Bison are also known as ‘ecosystem engineers,’ playing an important role on the landscape to maintain meadows and grasslands that other animals depend on.
“Wes is an expert on keystone species’ relationship with the landscape,” said Marchand. “It’s just amazing, the relationship.”
By reintroducing bison in Banff, they will once again play that keystone role — and impact everything from bugs and birds to ungulates such as deer and elk to the wolves and bears that prey on the large mammals.
Olson, who’s helping with the Banff reintroduction, said the effects for birds and bugs will be almost immediate.
“Bison have the second-warmest natural hair in any North American animal, next only to the muskoxen, and they shed it in great quantities in the spring,” he said. “It’s landing on the ground at almost exactly the same time that migratory songbirds are returning so that means that birds, for hundreds of years, have been lining their nests with shed bison hair.
“There’s been research that has shown a 30 per cent increase in egg (and chick) survival in nests lined with bison hair versus not.”
Olson said he saw an example of the relationship when he was involved with a bison reintroduction in Alaska in the spring of 2015.
“Within 15 minutes of the bison arriving at the site, birds were flying over top,” he said. “And already they’ve found bison hair in the bird nests up there.”
Olson said that the bison dung is also important for both bugs and birds.
“There’s a tremendous amount of insects that use it,” said Olson, noting as many as 300 species of insects will live in one bison patty and 1,000 individual insects will occupy that same patty from the time it’s deposited to its removal.
The increase in insects — such as dung beetles — also feeds birds.
The dung also provides nutrients for the grass production, which benefits ungulate species such as elk and deer.
“As bison move through the landscape and start to change the vegetation in their grazing area with their dung, then other species like elk and deer and bighorn sheep follow along behind and benefit from the changes that the bison create,” he explained.
Olson said all of it could occur within days and weeks of the bison being allowed to roam in Banff National Park.

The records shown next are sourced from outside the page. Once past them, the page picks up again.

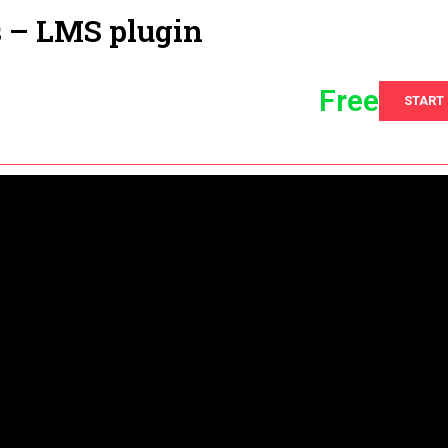
s – LMS plugin
Free
START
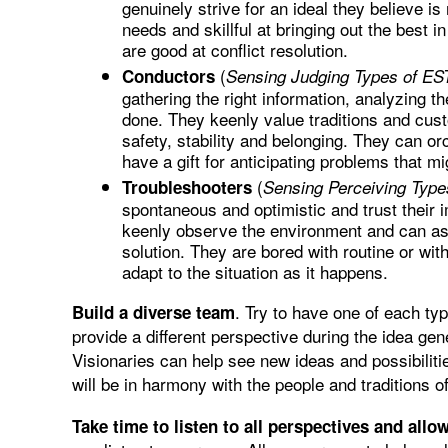
genuinely strive for an ideal they believe is
needs and skillful at bringing out the best 
are good at conflict resolution.
(
Conductors
Sensing Judging Types of EST
gathering the right information, analyzing th
done. They keenly value traditions and cust
safety, stability and belonging. They can orc
have a gift for anticipating problems that mig
(
Troubleshooters
Sensing Perceiving Type
spontaneous and optimistic and trust their i
keenly observe the environment and can ass
solution. They are bored with routine or wit
adapt to the situation as it happens.
. Try to have one of each t
Build a diverse team
provide a different perspective during the idea gen
Visionaries can help see new ideas and possibiliti
will be in harmony with the people and traditions o
Take time to listen to all perspectives and allo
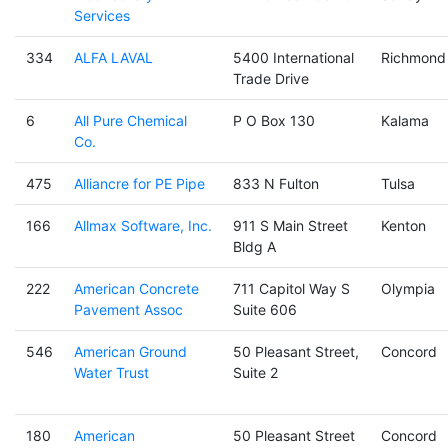
Services
334
ALFA LAVAL
5400 International
Richmond
Trade Drive
6
All Pure Chemical
P O Box 130
Kalama
Co.
475
Alliancre for PE Pipe
833 N Fulton
Tulsa
166
Allmax Software, Inc.
911 S Main Street
Kenton
Bldg A
222
American Concrete
711 Capitol Way S
Olympia
Pavement Assoc
Suite 606
546
American Ground
50 Pleasant Street,
Concord
Water Trust
Suite 2
180
American
50 Pleasant Street
Concord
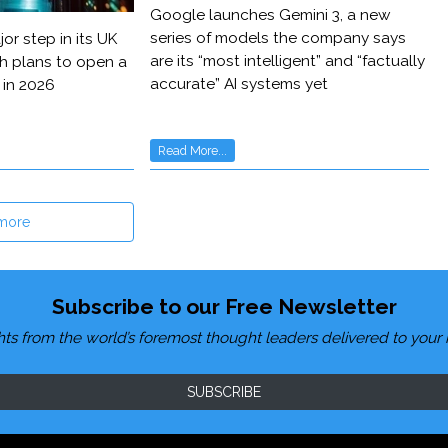
Google launches Gemini 3, a new
series of models the company says
or step in its UK
are its “most intelligent” and “factually
h plans to open a
accurate” AI systems yet
 in 2026
Read More...
more
Subscribe to our Free Newsletter
hts from the world’s foremost thought leaders delivered to your 
SUBSCRIBE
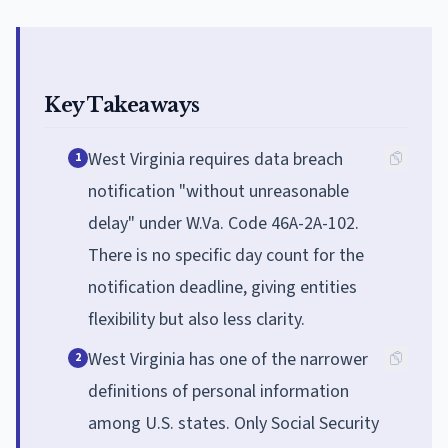
Key Takeaways
West Virginia requires data breach
1
notification "without unreasonable
delay" under W.Va. Code 46A-2A-102.
There is no specific day count for the
notification deadline, giving entities
flexibility but also less clarity.
West Virginia has one of the narrower
2
definitions of personal information
among U.S. states. Only Social Security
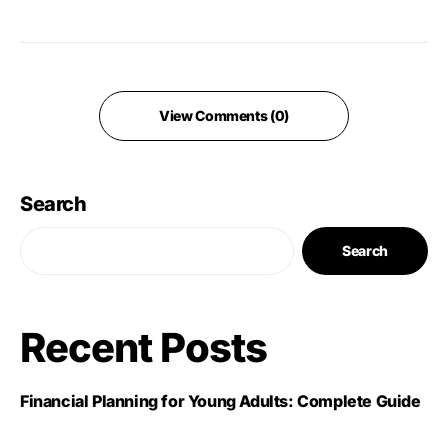
View Comments (0)
Search
Search
Recent Posts
Financial Planning for Young Adults: Complete Guide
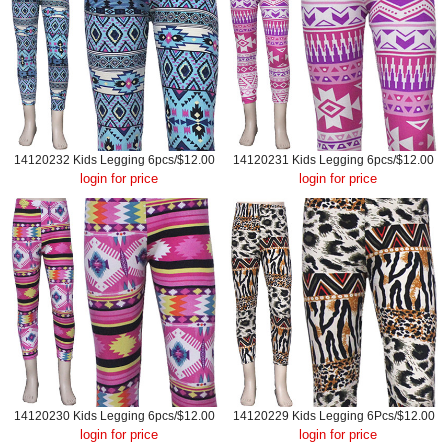
14120232 Kids Legging 6pcs/$12.00
14120231 Kids Legging 6pcs/$12.00
login for price
login for price
14120230 Kids Legging 6pcs/$12.00
14120229 Kids Legging 6Pcs/$12.00
login for price
login for price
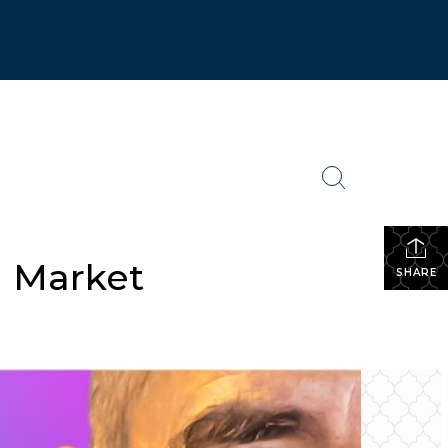
g Market
SHARE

“In a place like Banff that hasn’t had a lot of high-density grazing for awhile, these patches grow up faster and more succulent than the grass around it,” he said.
In fact, he said he couldn’t think of one negative impact by having bison reintroduced — despite the concerns of nearby ranchers who have expressed worries that the bison won’t stay within the boundaries of the national park and could compete with their livestock.
“Wherever there are free roaming bison, there’s virtually no conflict with cattle … they don’t interact with them,” said Olson, noting there’s a herd of free-roaming bison in Prince Albert National Park that has been managed with the help of a stewardship group.
Banff, he said, is looking to create a similar group to help reduce any potential conflicts with landowners.
Wildlife officials in Banff National Park have said they will also use fencing and natural barriers to discourage bison from leaving the area, and fit some of the bison in the herd with GPS collars to allow them to track their movements on a regular basis.
Olson said every new bison population, which now includes 70 plains bison herds publicly managed for conservation across North America, adds to the overall recovery of the species.
“Bison reintroductions to the wild are incredibly important,” he said, noting it helps bison, re-establishes the ancient connection with bugs and birds, and helps restore the grasslands they live on.
They expect to see similar results in Banff National Park in 2017, he said.
Olson was brought to the Whyte Museum by the Network in Canadian History and Environment, which is gathered in Banff this weekend as part of its annual field school for Canada’s environmental historians.
“It seemed like a great opportunity to bring together the group in Banff before the bison are reintroduced and turn back and look at how Banff has developed as an iconic park,” said George Colpitts, a history professor at the University of Calgary.
“With bison coming back, we’ll see visitors start to understand a different story of the park.”